While the policy should happen whether or not he supports it. I think it does matter how he feels though. He should feel that these words shouldn't be used in this context. Because, we're not going to solve non-whites being second class if a white people can't see the pain cause by the use of the terms. There are so many bigger problems that should be easier to see and acknowledge that seem to just be over looked, because we don't see the pain.

I am with you SambalOelek. I may not understand everything you and your ancestors have gone through so forgive me when I'm ignorant and tell me about it. That said I don't want you or random people like you to have to do all the work, so I'm reading. https://www.goodreads.com/shelf/show/black-lives-matter

2 comments

I’m a black engineer and I don’t think this will help racism one bit.
I'm a black engineer who disagrees with you. I appreciate seeing colleagues and peers make an effort, however small, however symbolic, and that helps motivate me to ignore bullshit and continue working in a team and company where i'm a visibly underrepresented historically oppressed minority. That in turn leads to others seeing me and - people have literally told me this, this isn't me guessing the impact of coming to work - feel like this is a place where they too may be able to survive if not thrive.

This change barely moves the needle on Black representation in tech, but I think it does, however little. Improving Black representation in tech /barely/ moves the needle on racism, but I too think it does, however little (these are good jobs and I know it's helped me and my family close some of the racial wealth gap).

Do you think it'll hurt?
Absolutely, it will. The reason for that is that we will loose the support of a (large?) part of society who would otherwise help the cause.
Yeah, I don't buy that one bit. If someone is all up in arms over some simple term changes like this, you somehow think they'll be an ally and supporter when it comes to more difficult reforms of structural racism?

EXTRACTED MATERIAL:
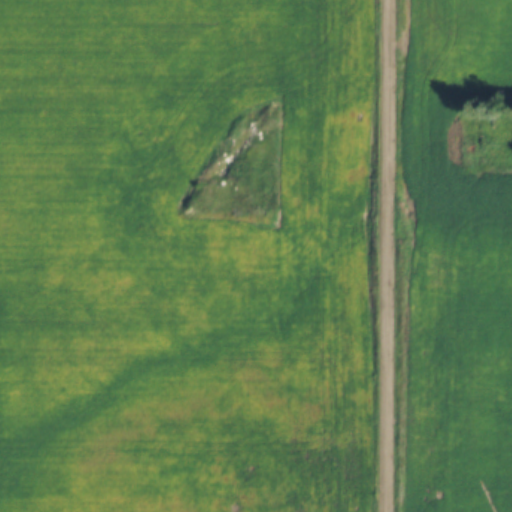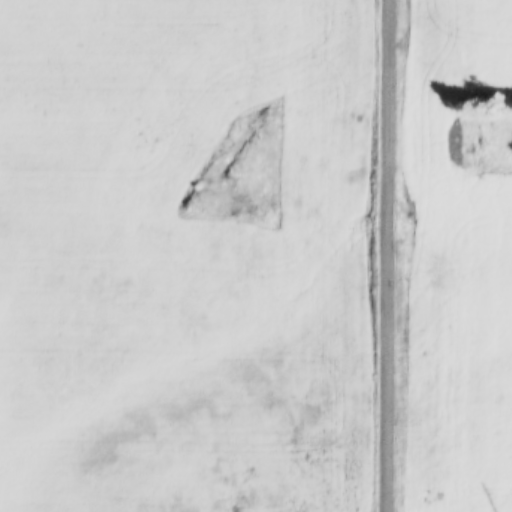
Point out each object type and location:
road: (390, 255)
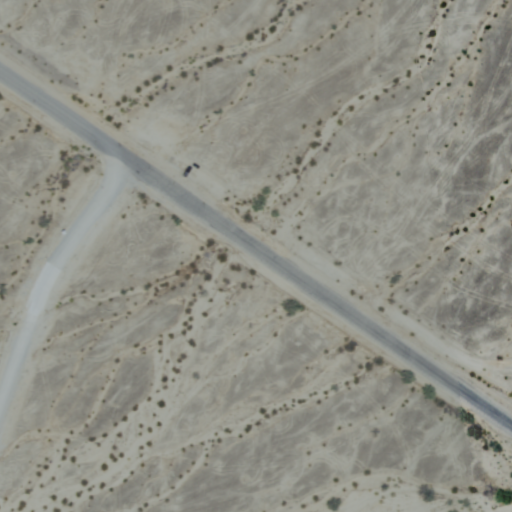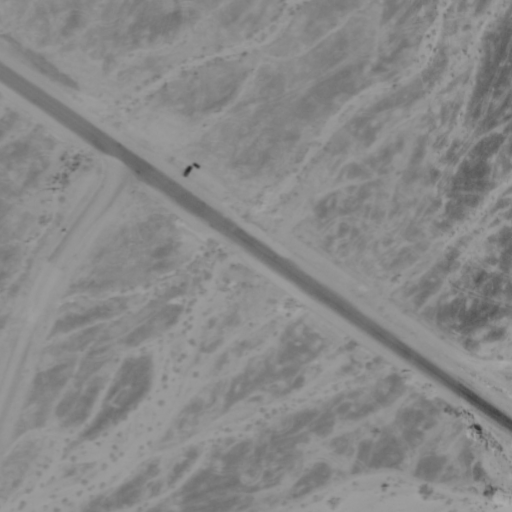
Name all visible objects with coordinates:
road: (255, 248)
road: (50, 260)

APPLY WHAT YOU READ:
(a) Condense the paragraph of the comment thread that begins "This change barely moves the needle" into a short bulleted list that keeps its main facts.
(b) Transcribe the stretch of the comment thread from "I am with you" through "racism one bit.".
(c) In the comment thread, what does the commenter addressing SambalOelek say they are doing so that others don't have to do all the work?

TASK-BY-TASK SOLUTIONS:
(a)
- The change barely raises Black representation in tech, but the writer believes it helps a little.
- Better Black representation in tech barely reduces racism, but the writer believes it helps somewhat.
- These are good jobs, and they have helped the writer and the writer's family close some of the racial wealth gap.

(b)
I am with you SambalOelek. I may not understand everything you and your ancestors have gone through so forgive me when I'm ignorant and tell me about it. That said I don't want you or random people like you to have to do all the work, so I'm reading. https://www.goodreads.com/shelf/show/black-lives-matter

2 comments

I’m a black engineer and I don’t think this will help racism one bit.

(c) Reading.